### About this exercise
Reproduce every one of the records below, swapping each occurrence of "Vacaciones" for "Viajes" and leaving everything else unchanged.
-- Opening Marker --
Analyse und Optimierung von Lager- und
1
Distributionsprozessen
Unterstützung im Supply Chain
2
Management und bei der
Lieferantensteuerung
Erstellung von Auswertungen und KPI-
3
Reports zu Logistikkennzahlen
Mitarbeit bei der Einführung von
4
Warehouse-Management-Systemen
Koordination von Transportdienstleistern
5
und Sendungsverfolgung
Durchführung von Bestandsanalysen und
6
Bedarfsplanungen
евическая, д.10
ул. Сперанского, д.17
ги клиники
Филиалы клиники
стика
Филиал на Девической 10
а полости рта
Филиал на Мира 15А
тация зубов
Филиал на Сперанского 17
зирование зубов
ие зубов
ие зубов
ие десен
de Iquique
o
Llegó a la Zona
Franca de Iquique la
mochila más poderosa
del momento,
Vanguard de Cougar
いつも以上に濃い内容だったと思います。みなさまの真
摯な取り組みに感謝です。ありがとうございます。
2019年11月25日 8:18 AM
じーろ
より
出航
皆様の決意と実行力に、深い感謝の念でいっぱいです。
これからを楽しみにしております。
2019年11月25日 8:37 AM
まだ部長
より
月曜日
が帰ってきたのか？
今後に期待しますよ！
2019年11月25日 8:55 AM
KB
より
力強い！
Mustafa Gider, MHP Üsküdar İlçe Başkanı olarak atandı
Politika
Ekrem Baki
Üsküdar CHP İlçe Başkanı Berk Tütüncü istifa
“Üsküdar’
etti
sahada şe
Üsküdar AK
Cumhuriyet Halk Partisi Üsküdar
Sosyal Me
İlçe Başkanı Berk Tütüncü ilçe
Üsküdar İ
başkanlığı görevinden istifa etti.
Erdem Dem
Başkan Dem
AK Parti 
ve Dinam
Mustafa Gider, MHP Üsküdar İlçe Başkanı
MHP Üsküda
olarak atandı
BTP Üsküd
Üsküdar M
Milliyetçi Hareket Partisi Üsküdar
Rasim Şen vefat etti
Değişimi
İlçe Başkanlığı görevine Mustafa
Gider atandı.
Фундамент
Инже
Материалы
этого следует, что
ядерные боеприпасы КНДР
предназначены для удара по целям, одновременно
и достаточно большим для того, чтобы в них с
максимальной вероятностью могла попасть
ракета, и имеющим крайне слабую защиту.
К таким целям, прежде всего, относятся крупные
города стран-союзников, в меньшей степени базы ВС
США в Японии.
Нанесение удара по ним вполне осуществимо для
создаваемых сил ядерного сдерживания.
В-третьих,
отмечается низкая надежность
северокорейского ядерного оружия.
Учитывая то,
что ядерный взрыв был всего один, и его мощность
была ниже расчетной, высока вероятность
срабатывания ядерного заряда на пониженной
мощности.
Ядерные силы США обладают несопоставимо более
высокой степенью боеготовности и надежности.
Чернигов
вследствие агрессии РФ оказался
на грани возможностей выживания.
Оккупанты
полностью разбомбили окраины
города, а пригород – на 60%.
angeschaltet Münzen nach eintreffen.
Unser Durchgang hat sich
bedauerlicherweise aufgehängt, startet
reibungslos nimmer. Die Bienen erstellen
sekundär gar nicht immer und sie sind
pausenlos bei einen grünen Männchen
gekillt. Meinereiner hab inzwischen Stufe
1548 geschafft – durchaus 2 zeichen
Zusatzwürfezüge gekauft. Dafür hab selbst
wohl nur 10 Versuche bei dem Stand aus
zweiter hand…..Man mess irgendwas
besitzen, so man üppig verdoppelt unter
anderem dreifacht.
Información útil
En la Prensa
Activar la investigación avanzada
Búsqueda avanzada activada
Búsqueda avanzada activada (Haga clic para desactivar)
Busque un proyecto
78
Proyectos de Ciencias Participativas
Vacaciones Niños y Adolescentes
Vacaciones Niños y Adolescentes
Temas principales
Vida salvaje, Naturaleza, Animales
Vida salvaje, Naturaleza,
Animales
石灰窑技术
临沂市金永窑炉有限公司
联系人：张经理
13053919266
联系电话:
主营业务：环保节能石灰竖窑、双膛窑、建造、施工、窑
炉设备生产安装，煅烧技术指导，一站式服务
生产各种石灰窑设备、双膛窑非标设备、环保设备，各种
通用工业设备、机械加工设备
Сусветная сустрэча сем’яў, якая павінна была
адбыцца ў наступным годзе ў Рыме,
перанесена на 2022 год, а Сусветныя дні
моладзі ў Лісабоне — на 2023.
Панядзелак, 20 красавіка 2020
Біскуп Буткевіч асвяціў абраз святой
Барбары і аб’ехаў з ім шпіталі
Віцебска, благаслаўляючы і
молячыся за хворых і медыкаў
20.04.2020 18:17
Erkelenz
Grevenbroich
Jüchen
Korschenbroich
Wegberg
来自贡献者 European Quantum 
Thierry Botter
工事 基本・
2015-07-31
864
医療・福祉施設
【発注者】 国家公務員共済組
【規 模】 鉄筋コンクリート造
-- Closing Marker --
### Answer for the task
Analyse und Optimierung von Lager- und
1
Distributionsprozessen
Unterstützung im Supply Chain
2
Management und bei der
Lieferantensteuerung
Erstellung von Auswertungen und KPI-
3
Reports zu Logistikkennzahlen
Mitarbeit bei der Einführung von
4
Warehouse-Management-Systemen
Koordination von Transportdienstleistern
5
und Sendungsverfolgung
Durchführung von Bestandsanalysen und
6
Bedarfsplanungen
евическая, д.10
ул. Сперанского, д.17
ги клиники
Филиалы клиники
стика
Филиал на Девической 10
а полости рта
Филиал на Мира 15А
тация зубов
Филиал на Сперанского 17
зирование зубов
ие зубов
ие зубов
ие десен
de Iquique
o
Llegó a la Zona
Franca de Iquique la
mochila más poderosa
del momento,
Vanguard de Cougar
いつも以上に濃い内容だったと思います。みなさまの真
摯な取り組みに感謝です。ありがとうございます。
2019年11月25日 8:18 AM
じーろ
より
出航
皆様の決意と実行力に、深い感謝の念でいっぱいです。
これからを楽しみにしております。
2019年11月25日 8:37 AM
まだ部長
より
月曜日
が帰ってきたのか？
今後に期待しますよ！
2019年11月25日 8:55 AM
KB
より
力強い！
Mustafa Gider, MHP Üsküdar İlçe Başkanı olarak atandı
Politika
Ekrem Baki
Üsküdar CHP İlçe Başkanı Berk Tütüncü istifa
“Üsküdar’
etti
sahada şe
Üsküdar AK
Cumhuriyet Halk Partisi Üsküdar
Sosyal Me
İlçe Başkanı Berk Tütüncü ilçe
Üsküdar İ
başkanlığı görevinden istifa etti.
Erdem Dem
Başkan Dem
AK Parti 
ve Dinam
Mustafa Gider, MHP Üsküdar İlçe Başkanı
MHP Üsküda
olarak atandı
BTP Üsküd
Üsküdar M
Milliyetçi Hareket Partisi Üsküdar
Rasim Şen vefat etti
Değişimi
İlçe Başkanlığı görevine Mustafa
Gider atandı.
Фундамент
Инже
Материалы
этого следует, что
ядерные боеприпасы КНДР
предназначены для удара по целям, одновременно
и достаточно большим для того, чтобы в них с
максимальной вероятностью могла попасть
ракета, и имеющим крайне слабую защиту.
К таким целям, прежде всего, относятся крупные
города стран-союзников, в меньшей степени базы ВС
США в Японии.
Нанесение удара по ним вполне осуществимо для
создаваемых сил ядерного сдерживания.
В-третьих,
отмечается низкая надежность
северокорейского ядерного оружия.
Учитывая то,
что ядерный взрыв был всего один, и его мощность
была ниже расчетной, высока вероятность
срабатывания ядерного заряда на пониженной
мощности.
Ядерные силы США обладают несопоставимо более
высокой степенью боеготовности и надежности.
Чернигов
вследствие агрессии РФ оказался
на грани возможностей выживания.
Оккупанты
полностью разбомбили окраины
города, а пригород – на 60%.
angeschaltet Münzen nach eintreffen.
Unser Durchgang hat sich
bedauerlicherweise aufgehängt, startet
reibungslos nimmer. Die Bienen erstellen
sekundär gar nicht immer und sie sind
pausenlos bei einen grünen Männchen
gekillt. Meinereiner hab inzwischen Stufe
1548 geschafft – durchaus 2 zeichen
Zusatzwürfezüge gekauft. Dafür hab selbst
wohl nur 10 Versuche bei dem Stand aus
zweiter hand…..Man mess irgendwas
besitzen, so man üppig verdoppelt unter
anderem dreifacht.
Información útil
En la Prensa
Activar la investigación avanzada
Búsqueda avanzada activada
Búsqueda avanzada activada (Haga clic para desactivar)
Busque un proyecto
78
Proyectos de Ciencias Participativas
Viajes Niños y Adolescentes
Viajes Niños y Adolescentes
Temas principales
Vida salvaje, Naturaleza, Animales
Vida salvaje, Naturaleza,
Animales
石灰窑技术
临沂市金永窑炉有限公司
联系人：张经理
13053919266
联系电话:
主营业务：环保节能石灰竖窑、双膛窑、建造、施工、窑
炉设备生产安装，煅烧技术指导，一站式服务
生产各种石灰窑设备、双膛窑非标设备、环保设备，各种
通用工业设备、机械加工设备
Сусветная сустрэча сем’яў, якая павінна была
адбыцца ў наступным годзе ў Рыме,
перанесена на 2022 год, а Сусветныя дні
моладзі ў Лісабоне — на 2023.
Панядзелак, 20 красавіка 2020
Біскуп Буткевіч асвяціў абраз святой
Барбары і аб’ехаў з ім шпіталі
Віцебска, благаслаўляючы і
молячыся за хворых і медыкаў
20.04.2020 18:17
Erkelenz
Grevenbroich
Jüchen
Korschenbroich
Wegberg
来自贡献者 European Quantum 
Thierry Botter
工事 基本・
2015-07-31
864
医療・福祉施設
【発注者】 国家公務員共済組
【規 模】 鉄筋コンクリート造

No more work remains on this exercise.